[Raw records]
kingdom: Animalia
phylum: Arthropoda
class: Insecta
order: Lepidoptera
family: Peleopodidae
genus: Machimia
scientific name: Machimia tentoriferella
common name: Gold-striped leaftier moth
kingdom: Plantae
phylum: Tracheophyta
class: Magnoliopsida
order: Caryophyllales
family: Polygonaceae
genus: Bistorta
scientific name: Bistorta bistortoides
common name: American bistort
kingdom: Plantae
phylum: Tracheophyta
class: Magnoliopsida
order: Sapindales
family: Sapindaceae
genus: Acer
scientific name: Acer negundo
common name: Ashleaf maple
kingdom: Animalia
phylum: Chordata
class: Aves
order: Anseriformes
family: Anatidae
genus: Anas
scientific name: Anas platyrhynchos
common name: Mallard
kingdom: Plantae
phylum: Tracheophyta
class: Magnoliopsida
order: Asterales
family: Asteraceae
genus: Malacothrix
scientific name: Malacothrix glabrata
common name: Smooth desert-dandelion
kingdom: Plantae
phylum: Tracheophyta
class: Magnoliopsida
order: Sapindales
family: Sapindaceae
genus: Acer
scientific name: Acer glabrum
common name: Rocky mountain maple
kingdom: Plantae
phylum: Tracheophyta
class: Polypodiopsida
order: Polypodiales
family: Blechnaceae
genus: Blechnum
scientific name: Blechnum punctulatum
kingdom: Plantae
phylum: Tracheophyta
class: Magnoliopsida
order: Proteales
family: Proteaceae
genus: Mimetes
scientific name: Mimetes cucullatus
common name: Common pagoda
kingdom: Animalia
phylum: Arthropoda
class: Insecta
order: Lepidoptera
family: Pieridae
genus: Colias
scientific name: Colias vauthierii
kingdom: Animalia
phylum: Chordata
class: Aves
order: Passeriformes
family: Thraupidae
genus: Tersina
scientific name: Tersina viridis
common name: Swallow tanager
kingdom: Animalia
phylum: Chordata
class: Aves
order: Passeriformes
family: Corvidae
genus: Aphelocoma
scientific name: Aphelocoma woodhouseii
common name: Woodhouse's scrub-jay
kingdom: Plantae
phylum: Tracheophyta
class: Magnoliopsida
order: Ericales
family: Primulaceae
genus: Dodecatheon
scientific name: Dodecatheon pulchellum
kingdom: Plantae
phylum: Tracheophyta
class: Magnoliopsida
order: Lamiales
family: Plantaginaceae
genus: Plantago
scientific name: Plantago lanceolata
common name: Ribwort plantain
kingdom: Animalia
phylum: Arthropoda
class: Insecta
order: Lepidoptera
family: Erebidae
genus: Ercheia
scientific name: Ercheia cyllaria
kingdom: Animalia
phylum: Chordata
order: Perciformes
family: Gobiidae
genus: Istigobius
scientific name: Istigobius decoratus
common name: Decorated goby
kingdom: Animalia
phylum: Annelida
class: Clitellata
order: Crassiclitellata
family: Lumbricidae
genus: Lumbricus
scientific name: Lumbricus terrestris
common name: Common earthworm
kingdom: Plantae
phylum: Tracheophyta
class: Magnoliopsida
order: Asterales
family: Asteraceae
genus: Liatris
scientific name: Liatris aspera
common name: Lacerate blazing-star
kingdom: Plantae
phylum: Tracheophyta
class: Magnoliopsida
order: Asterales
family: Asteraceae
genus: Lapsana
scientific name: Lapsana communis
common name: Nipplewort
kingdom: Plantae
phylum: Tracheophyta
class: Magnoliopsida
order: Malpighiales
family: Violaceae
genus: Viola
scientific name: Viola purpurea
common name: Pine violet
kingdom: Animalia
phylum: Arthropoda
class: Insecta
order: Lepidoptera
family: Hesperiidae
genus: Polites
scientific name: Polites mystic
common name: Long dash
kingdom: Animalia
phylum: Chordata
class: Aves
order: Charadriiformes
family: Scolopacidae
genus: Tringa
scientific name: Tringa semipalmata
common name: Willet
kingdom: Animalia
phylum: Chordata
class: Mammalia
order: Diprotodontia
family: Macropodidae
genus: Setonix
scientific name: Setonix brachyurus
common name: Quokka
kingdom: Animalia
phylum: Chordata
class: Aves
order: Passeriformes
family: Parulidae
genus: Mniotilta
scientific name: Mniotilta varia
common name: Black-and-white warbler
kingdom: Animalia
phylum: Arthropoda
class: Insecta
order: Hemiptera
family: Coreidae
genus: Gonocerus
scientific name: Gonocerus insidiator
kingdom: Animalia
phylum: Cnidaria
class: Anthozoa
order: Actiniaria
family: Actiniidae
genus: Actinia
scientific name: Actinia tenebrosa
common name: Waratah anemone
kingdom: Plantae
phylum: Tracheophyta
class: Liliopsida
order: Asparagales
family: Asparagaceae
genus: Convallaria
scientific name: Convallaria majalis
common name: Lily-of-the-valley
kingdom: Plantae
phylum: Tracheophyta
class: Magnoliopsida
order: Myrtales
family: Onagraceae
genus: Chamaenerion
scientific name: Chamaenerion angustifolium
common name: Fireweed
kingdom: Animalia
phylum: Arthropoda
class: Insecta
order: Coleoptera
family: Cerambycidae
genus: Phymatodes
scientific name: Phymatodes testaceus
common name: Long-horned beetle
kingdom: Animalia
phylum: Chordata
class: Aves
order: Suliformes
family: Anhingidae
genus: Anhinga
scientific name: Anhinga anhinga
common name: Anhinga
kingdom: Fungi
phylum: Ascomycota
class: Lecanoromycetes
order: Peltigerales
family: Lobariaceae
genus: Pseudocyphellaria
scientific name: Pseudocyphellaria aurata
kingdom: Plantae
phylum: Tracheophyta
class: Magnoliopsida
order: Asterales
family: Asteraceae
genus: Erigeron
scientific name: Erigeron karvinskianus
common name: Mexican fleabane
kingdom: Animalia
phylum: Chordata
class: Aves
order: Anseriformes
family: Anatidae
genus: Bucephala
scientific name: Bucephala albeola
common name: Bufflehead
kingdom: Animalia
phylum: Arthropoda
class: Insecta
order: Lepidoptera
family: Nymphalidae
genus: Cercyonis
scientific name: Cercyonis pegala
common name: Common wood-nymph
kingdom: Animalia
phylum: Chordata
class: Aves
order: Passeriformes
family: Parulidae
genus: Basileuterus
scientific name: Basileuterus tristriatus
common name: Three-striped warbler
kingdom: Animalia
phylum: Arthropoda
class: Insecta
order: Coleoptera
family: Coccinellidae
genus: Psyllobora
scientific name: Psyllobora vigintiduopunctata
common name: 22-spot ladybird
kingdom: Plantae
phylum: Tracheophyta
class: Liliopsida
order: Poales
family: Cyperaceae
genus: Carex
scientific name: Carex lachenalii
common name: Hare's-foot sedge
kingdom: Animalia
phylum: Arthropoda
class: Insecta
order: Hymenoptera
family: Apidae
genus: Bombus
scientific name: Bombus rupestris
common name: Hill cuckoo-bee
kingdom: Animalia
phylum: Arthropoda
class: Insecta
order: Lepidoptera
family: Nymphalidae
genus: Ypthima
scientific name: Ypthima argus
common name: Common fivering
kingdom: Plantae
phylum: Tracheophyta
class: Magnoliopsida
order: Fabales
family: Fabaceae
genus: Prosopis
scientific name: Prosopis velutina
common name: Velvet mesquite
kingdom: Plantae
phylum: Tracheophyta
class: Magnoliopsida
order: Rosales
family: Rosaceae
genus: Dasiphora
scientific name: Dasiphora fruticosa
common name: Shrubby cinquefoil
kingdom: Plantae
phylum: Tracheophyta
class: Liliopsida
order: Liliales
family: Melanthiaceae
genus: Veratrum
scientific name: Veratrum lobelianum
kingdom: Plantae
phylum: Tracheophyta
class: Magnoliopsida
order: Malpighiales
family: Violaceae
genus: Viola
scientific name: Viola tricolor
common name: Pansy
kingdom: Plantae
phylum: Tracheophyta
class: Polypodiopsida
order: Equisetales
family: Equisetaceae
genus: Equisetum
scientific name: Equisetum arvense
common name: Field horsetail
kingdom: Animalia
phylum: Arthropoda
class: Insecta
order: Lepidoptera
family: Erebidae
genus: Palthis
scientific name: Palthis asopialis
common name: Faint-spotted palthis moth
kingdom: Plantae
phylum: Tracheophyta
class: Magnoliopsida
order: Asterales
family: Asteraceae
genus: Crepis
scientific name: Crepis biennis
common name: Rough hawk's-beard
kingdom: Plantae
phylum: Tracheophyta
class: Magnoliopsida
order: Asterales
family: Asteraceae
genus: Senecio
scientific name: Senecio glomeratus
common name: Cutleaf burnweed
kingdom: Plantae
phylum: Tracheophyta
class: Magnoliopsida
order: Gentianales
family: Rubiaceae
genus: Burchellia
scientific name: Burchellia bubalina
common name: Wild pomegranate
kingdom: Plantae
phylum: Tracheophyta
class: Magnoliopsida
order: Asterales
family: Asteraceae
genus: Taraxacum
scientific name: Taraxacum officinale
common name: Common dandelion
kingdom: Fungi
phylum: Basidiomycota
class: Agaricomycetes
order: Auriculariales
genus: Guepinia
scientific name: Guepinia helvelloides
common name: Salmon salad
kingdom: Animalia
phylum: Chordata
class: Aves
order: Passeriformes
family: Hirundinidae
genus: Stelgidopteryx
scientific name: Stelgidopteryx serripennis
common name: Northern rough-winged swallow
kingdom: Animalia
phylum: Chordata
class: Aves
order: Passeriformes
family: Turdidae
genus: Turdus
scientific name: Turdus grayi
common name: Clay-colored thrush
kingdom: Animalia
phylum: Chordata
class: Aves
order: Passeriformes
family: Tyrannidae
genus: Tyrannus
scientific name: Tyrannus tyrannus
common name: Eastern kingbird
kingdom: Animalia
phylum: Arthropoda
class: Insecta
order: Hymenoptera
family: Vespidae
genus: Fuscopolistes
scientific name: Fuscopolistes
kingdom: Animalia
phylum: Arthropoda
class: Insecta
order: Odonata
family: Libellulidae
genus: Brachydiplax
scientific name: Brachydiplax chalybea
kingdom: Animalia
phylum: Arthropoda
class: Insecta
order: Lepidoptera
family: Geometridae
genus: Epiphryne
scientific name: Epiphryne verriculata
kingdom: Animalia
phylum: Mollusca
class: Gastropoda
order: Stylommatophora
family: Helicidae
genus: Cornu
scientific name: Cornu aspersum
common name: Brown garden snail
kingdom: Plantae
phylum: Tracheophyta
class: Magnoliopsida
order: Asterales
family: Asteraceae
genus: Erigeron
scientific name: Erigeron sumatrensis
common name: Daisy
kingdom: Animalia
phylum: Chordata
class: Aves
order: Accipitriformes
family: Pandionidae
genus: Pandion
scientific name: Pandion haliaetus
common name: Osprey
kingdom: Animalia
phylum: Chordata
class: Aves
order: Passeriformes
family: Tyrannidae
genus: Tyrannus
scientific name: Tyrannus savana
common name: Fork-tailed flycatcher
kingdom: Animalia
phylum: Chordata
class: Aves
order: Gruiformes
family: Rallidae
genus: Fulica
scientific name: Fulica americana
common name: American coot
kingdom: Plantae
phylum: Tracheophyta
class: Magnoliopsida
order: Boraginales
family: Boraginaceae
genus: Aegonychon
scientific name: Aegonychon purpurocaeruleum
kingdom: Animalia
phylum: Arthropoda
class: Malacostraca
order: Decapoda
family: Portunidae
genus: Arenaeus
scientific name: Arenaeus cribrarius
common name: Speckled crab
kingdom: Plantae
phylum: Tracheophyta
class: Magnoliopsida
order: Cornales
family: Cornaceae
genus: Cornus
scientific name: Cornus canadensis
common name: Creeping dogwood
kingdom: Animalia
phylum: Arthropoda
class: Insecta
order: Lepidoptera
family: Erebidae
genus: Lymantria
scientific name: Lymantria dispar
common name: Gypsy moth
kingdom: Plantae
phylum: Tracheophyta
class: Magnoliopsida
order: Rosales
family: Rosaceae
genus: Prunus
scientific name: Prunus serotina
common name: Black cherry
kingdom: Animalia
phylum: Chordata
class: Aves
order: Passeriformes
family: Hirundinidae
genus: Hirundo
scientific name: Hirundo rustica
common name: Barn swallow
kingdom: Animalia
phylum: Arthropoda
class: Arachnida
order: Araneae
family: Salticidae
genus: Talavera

## [Task objective]
Starting at the line that has "order: Accipitriformes" and stopping after the last line of the records, update those lines by putting "vernacular name" wherever "common name" appears. Keep everything else the same, and return only those lines.

## [Solved problem]
order: Accipitriformes
family: Pandionidae
genus: Pandion
scientific name: Pandion haliaetus
vernacular name: Osprey
kingdom: Animalia
phylum: Chordata
class: Aves
order: Passeriformes
family: Tyrannidae
genus: Tyrannus
scientific name: Tyrannus savana
vernacular name: Fork-tailed flycatcher
kingdom: Animalia
phylum: Chordata
class: Aves
order: Gruiformes
family: Rallidae
genus: Fulica
scientific name: Fulica americana
vernacular name: American coot
kingdom: Plantae
phylum: Tracheophyta
class: Magnoliopsida
order: Boraginales
family: Boraginaceae
genus: Aegonychon
scientific name: Aegonychon purpurocaeruleum
kingdom: Animalia
phylum: Arthropoda
class: Malacostraca
order: Decapoda
family: Portunidae
genus: Arenaeus
scientific name: Arenaeus cribrarius
vernacular name: Speckled crab
kingdom: Plantae
phylum: Tracheophyta
class: Magnoliopsida
order: Cornales
family: Cornaceae
genus: Cornus
scientific name: Cornus canadensis
vernacular name: Creeping dogwood
kingdom: Animalia
phylum: Arthropoda
class: Insecta
order: Lepidoptera
family: Erebidae
genus: Lymantria
scientific name: Lymantria dispar
vernacular name: Gypsy moth
kingdom: Plantae
phylum: Tracheophyta
class: Magnoliopsida
order: Rosales
family: Rosaceae
genus: Prunus
scientific name: Prunus serotina
vernacular name: Black cherry
kingdom: Animalia
phylum: Chordata
class: Aves
order: Passeriformes
family: Hirundinidae
genus: Hirundo
scientific name: Hirundo rustica
vernacular name: Barn swallow
kingdom: Animalia
phylum: Arthropoda
class: Arachnida
order: Araneae
family: Salticidae
genus: Talavera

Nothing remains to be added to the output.